Source text
*-*-*

Palm Sunday returns with the commencement of Holy Week and its progression of events culminating in the Resurrection and fulfillment of the New Covenant. Jesus’ triumphant entry into Jerusalem actualizes the psalmists’ predictions yet is in distinct contrast to the magnificence of contemporary Roman triumphs and the Hebrew ceremonial opulence of a past era. Christ, the ultimate sacrificial victim, creates a new order and system of justice far eclipsing the goals of the Pax Romana or the restoration by Augustus Caesar, as projected by Virgil, of a mythical Golden Age of Saturn. Christ with his New Covenant is infinitely more than Virgil’s Aeneas, founding more than a Rome but a universal and eternal Kingdom, and the necessary Passion of Christ entailed in Its foundation will liberate on a far greater scale than did the Exodus from Egypt.

*-*-*

Explore the material
1. List every place named in the Palm Sunday passage.
2. Reproduce word for word the stretch of the Palm Sunday passage from "Palm Sunday returns" through "Exodus from Egypt.".

Available data
*-*-*

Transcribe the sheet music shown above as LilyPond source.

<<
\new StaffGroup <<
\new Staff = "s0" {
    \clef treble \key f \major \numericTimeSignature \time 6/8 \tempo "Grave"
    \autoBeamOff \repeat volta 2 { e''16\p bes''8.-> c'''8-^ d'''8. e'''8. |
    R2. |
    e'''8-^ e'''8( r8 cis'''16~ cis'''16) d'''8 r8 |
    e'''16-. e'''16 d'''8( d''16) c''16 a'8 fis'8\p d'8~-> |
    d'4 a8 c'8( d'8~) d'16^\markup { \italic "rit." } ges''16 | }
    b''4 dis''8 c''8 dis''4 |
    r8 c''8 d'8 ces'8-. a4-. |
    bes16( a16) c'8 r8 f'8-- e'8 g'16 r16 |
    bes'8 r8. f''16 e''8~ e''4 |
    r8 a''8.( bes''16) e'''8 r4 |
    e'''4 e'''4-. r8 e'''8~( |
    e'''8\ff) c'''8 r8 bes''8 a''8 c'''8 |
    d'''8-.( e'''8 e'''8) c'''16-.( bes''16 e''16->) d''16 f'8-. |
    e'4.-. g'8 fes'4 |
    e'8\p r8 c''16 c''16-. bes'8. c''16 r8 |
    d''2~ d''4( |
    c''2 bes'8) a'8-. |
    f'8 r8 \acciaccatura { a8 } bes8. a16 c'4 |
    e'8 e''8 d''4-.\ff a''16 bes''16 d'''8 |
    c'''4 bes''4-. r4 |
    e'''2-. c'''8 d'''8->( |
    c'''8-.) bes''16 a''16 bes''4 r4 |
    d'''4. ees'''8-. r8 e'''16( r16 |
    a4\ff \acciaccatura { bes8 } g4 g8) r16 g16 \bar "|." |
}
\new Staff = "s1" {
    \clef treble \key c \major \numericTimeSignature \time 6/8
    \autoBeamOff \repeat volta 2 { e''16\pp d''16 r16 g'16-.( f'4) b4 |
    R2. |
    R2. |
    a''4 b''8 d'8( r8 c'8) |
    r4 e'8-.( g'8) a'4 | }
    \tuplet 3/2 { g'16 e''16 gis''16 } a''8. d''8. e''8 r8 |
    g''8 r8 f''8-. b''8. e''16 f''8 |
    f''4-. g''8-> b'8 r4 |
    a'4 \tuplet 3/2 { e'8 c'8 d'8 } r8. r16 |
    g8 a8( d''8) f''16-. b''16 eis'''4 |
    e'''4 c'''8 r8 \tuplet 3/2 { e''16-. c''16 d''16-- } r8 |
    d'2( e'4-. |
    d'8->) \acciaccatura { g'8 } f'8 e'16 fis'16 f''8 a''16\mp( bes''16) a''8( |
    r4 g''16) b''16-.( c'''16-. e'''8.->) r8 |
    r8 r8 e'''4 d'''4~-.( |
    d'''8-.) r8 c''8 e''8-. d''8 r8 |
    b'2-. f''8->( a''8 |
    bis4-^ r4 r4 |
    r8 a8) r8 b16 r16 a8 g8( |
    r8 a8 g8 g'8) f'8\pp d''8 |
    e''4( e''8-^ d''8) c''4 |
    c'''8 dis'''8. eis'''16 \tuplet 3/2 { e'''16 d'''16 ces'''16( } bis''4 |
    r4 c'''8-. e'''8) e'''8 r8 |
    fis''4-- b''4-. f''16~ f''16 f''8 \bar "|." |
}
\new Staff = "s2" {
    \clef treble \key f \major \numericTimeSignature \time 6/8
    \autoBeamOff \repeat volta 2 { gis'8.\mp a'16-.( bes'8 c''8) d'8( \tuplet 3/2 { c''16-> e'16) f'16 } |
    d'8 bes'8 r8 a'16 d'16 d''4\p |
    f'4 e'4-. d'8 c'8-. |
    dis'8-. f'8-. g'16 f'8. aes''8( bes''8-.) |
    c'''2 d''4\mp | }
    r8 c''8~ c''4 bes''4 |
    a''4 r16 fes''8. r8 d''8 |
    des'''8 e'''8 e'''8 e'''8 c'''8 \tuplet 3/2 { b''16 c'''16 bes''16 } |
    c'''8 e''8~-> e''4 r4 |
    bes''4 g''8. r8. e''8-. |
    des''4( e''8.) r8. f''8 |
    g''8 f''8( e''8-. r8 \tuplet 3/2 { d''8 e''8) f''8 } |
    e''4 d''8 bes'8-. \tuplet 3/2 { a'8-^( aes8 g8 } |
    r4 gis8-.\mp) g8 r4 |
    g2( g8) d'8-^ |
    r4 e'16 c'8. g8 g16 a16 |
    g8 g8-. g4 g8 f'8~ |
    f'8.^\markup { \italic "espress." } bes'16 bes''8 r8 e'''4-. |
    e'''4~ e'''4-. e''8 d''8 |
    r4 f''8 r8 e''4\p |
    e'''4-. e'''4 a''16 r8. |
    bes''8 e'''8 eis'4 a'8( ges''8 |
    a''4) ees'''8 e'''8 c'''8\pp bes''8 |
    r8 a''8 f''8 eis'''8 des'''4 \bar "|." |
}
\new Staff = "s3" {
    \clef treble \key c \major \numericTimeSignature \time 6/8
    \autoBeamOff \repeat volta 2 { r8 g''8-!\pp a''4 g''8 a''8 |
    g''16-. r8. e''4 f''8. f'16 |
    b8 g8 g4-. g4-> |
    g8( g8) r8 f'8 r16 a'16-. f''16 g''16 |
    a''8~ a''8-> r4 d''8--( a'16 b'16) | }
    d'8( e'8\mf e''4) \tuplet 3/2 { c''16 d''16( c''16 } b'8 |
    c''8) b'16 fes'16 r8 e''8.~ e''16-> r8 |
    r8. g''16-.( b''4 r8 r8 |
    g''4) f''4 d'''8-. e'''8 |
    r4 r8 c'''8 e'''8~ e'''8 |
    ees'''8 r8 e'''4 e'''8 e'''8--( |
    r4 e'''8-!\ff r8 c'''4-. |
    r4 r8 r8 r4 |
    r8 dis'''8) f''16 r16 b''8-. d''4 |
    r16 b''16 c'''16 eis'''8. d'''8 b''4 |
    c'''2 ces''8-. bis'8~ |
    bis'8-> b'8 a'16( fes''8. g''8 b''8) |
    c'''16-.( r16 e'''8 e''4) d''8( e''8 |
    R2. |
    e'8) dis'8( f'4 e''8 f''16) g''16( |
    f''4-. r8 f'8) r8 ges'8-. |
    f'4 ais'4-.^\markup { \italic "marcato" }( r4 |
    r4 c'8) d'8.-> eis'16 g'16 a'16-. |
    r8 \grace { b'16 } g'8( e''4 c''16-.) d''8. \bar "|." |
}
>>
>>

*-*-*

Answers for the exercise
1. Jerusalem, Rome, Egypt

2.
Palm Sunday returns with the commencement of Holy Week and its progression of events culminating in the Resurrection and fulfillment of the New Covenant. Jesus’ triumphant entry into Jerusalem actualizes the psalmists’ predictions yet is in distinct contrast to the magnificence of contemporary Roman triumphs and the Hebrew ceremonial opulence of a past era. Christ, the ultimate sacrificial victim, creates a new order and system of justice far eclipsing the goals of the Pax Romana or the restoration by Augustus Caesar, as projected by Virgil, of a mythical Golden Age of Saturn. Christ with his New Covenant is infinitely more than Virgil’s Aeneas, founding more than a Rome but a universal and eternal Kingdom, and the necessary Passion of Christ entailed in Its foundation will liberate on a far greater scale than did the Exodus from Egypt.